人は、生(なま)の物に感動しないことが、いくつかの例から分かる。生とは、混ざりけのない物のことで、色で言えば原色、音で言えば抑揚のない単音、味で言えば、甘い、辛い、酸っぱい、塩辛い等のひとつの味である。

原色を濁らないように混ぜたり、水彩をうすく重ねて塗ると美しい色彩が現れる。自然界を見れば、原色は少なくて、様々な色が入り混じっていることに気づくが、原色に物足りなさや不自然さを感じるのは、自然には存在しない異質な色だからだろう。人は、見慣れたものに落ち着きを感じるようだ。
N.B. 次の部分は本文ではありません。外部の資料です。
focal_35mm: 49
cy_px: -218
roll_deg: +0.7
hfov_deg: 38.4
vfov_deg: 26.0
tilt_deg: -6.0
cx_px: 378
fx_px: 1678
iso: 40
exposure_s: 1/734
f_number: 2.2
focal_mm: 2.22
単音の生の音より、歌ではこぶし、楽器ではビブラートのように音が揺れ動く方が良く聞こえる。また2つ以上の音が共鳴する方が美しい。ソロよりいくつかの楽器によるアンサンブルの方が音が複雑に響きあって美しく感じる。ソロであっても、ビブラートで音に変化をつけたり、弦楽器なら他の弦と共鳴するように演奏する。
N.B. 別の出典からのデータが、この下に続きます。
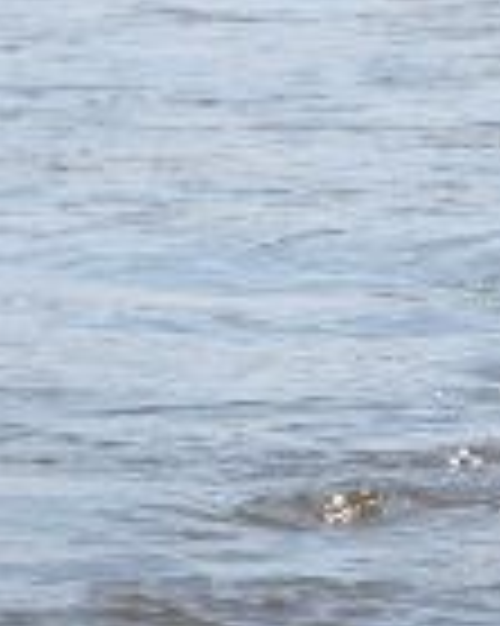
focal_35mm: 523
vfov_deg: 3.7
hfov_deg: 2.9
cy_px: -77
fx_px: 9685
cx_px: 1423
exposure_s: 1/160
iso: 64
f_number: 5.1
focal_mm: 18.2
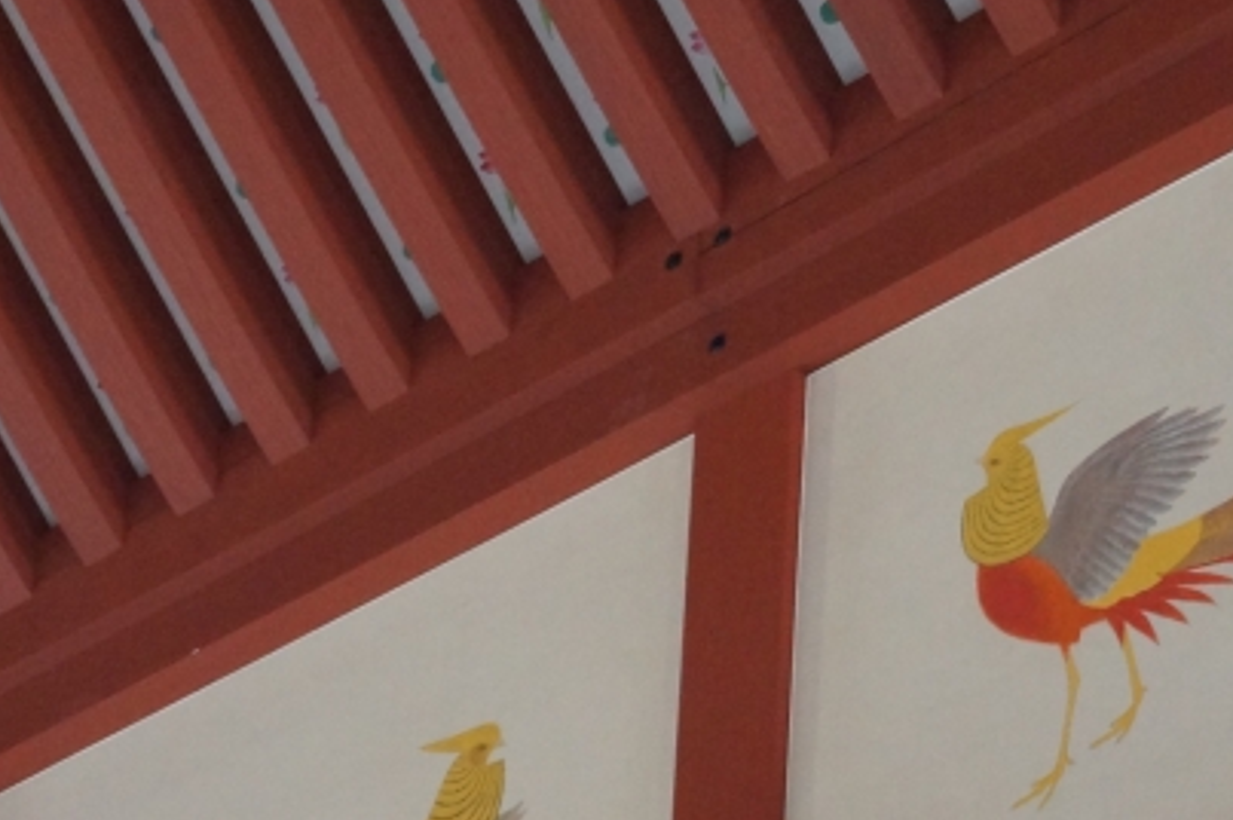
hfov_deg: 10.4
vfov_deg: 6.9
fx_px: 6750
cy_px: 606
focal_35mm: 197
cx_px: 835
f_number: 5
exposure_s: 1/160
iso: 3200
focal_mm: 53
食べ物は、酢だけの味、辛いだけの食べ物は、不味い。いろいろな味の素材がうまい具合に組み合わさって、何の素材から成り立っているのか分からない料理の方が美味しく感じる。本格的なインドカレーは、ただ辛いだけでなく、たくさんの香辛料を混ぜて旨みを出している。

理由

原色、単音、味の素材を部品と呼ぶとすると、何故ひとつの部品より複数の部品が組み合わさった方が美しく、または美味しく感じるのだろう。

ひとつの理由は、自然界は、部品だけで存在することがなく、複数の部品が混じりあって存在しているから、より自然に近いものに美しく、または美味しく感じ、つまり安心し、居心地の良い気持ちになる。
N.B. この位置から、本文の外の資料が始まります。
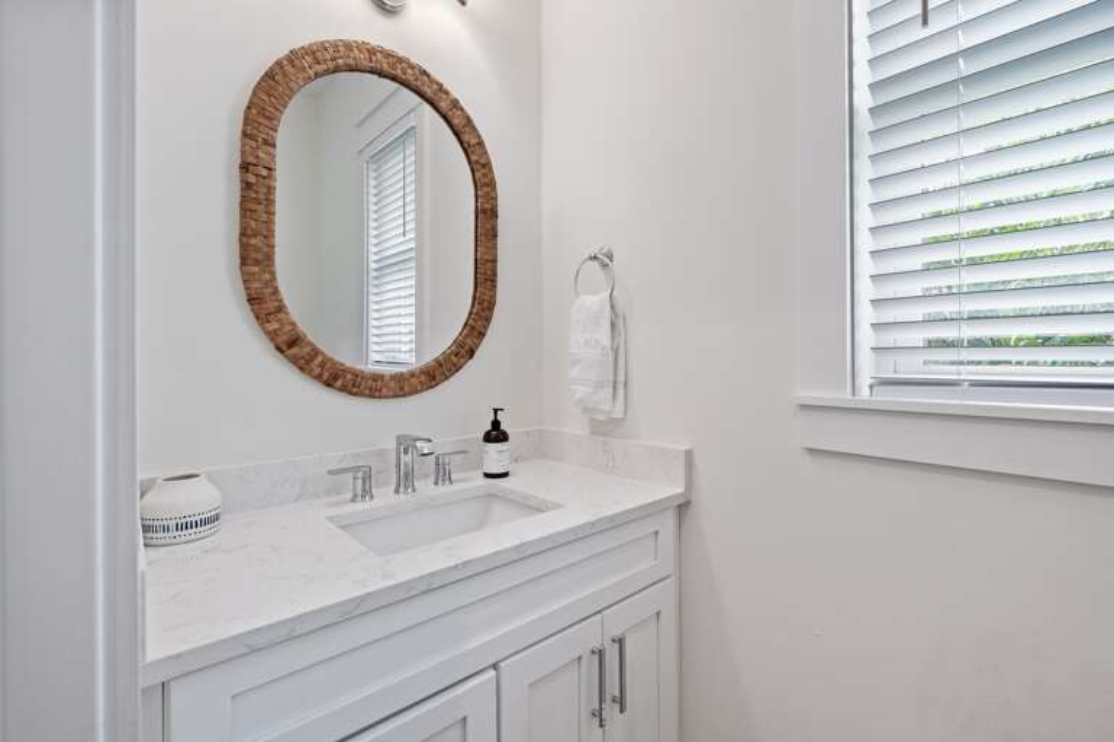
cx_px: 557
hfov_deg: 100.4
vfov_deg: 77.3
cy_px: 371
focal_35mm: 15
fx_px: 464
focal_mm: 10
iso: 640
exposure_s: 1/15
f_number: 6.4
もうひとつの理由は、この部品だと分かるものより、混じりあって分からなくなっている方が美しく、また美味しく感じるからかも知れない。未知なるものに魅力を感じることが、ここでも作用しているからだろう。

あるいは、多くの部品が相互に作用することに喜びや安心を感じるからかも知れない。

自然に近いものを求めるからとも思え、複雑な分かりにくいものに魅力を感じるからとも思え、更に相互作用に喜びや安心を感じるなら、人間もひとりよりは、大勢の人たちから成り立つ社会に良い感情を抱くものなのかも知れない。